At one point, dad decided that, if he couldn’t force me to stop listening to rock, he’d take me to a seminar by the Peters Brothers, “Why Knock Rock?” I went and listened. They were talking about Ozzy and Wasp and Quiet Riot and Ratt. I didn’t listen to most of the bands they were berating for the satanic and hedonistic sexy lyrics, so I didn’t care. Then they complained about Sting and the Police, which was my favorites of the time. I immediately catalogued every band they mentioned so I could check them out, even got dad to buy the anti-rock books so I’d have an easy reference. During the break, I went up to listen to the speaker talk to the other attendees, and there were a number of teens who wanted to recommend other bands to hate. While I stood there, they attacked Christian Rock (all rock is satanic, even Stryper) and Amy Grant. Grant because she sang a song with Peter Cetera about wishing for an affair (“If I Should Fall In Love’).

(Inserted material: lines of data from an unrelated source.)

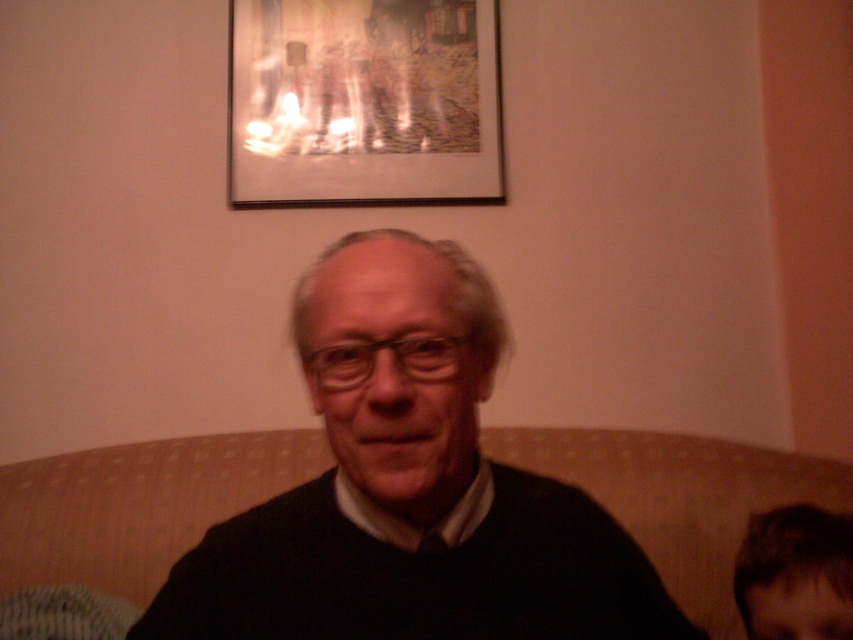
Measure the distance between beige fabric couch at center and dark brown hair at lower right.

The distance of beige fabric couch at center from dark brown hair at lower right is 28.39 inches.

Is point (247, 442) farther from viewer compared to point (763, 579)?

Yes, it is behind point (763, 579).

Where is `beige fabric couch at center`? This screenshot has width=853, height=640. beige fabric couch at center is located at coordinates (137, 504).

Which is behind, point (614, 548) or point (840, 529)?

The point (840, 529) is behind.

Is black matte sweater at center further to camera compared to dark brown hair at lower right?

No.

Is point (488, 621) in front of point (787, 589)?

Yes, point (488, 621) is in front of point (787, 589).

Image resolution: width=853 pixels, height=640 pixels. Find the location of `black matte sweater at center`. black matte sweater at center is located at coordinates (409, 486).

Measure the distance between beige fabric couch at center and wooden picture frame at upper center.

37.66 inches

Which is in front, point (259, 481) or point (502, 176)?

Positioned in front is point (259, 481).

The width and height of the screenshot is (853, 640). What do you see at coordinates (137, 504) in the screenshot?
I see `beige fabric couch at center` at bounding box center [137, 504].

Locate an element on the screen. Image resolution: width=853 pixels, height=640 pixels. beige fabric couch at center is located at coordinates (137, 504).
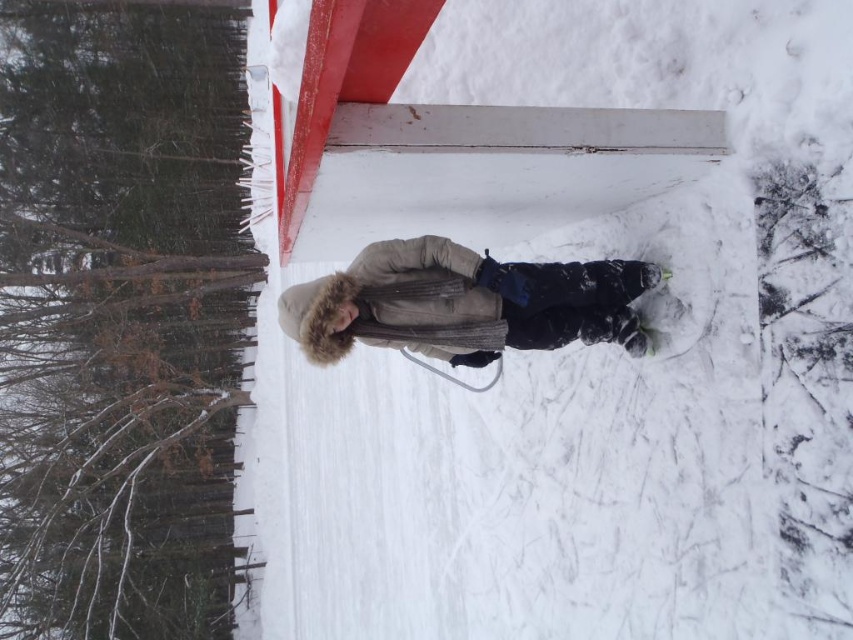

A few years later, on a break between freshman and sophomore years (at a Methodist college…another story), I was watching a VHS tape of Cure songs when dad walked by and asked “Is he [Robert Smith] a [spat out] HERO of yours?” I shrugged and said “not really a hero” (I lied). Around the same time, mom took a crack at REM’s “It’s the End of the World as We Know It” by saying everyone talks about the end of the world and the Rapture, but it doesn’t seem to be happening, so she assumed the song was saying it’s not that time yet. I probably rolled my eyes, but she was looking the other way at the time.

In my 20s, I played “Great Atomic Power” for dad, since it wasn’t rock and he grew up on a farm. Maybe he’d like that? No, that didn’t go well.

Several years later, I asked mom if they had listened to pop and rock in the 60s, and she talked about how they had been fans of Simon and Garfunkel, but she was shocked when I played her “Baby Driver.” They’d listened to a few early Beatles songs, and mom remembered “Downtown” by Petula Clark; not that she felt anything about it, just that it was everywhere. That’s about as far as she talked about rock, and dad never really did.

It was all just disapproval and trying to dissuade me from rock and toward gospel. I don’t fully know why they didn’t take my music away and burn it like some parents I know (especially why they didn’t take away my D&D books, but that’s probably a different post). Maybe James Dobson said it would make me rebel harder or something, or maybe he knew from watching someone else raising their kids, but I was allowed to listen to what I wanted, with dad scowling disapproval all the while. I eventually learned not to care, but it made for tense days until I could leave home. There would never be common ground.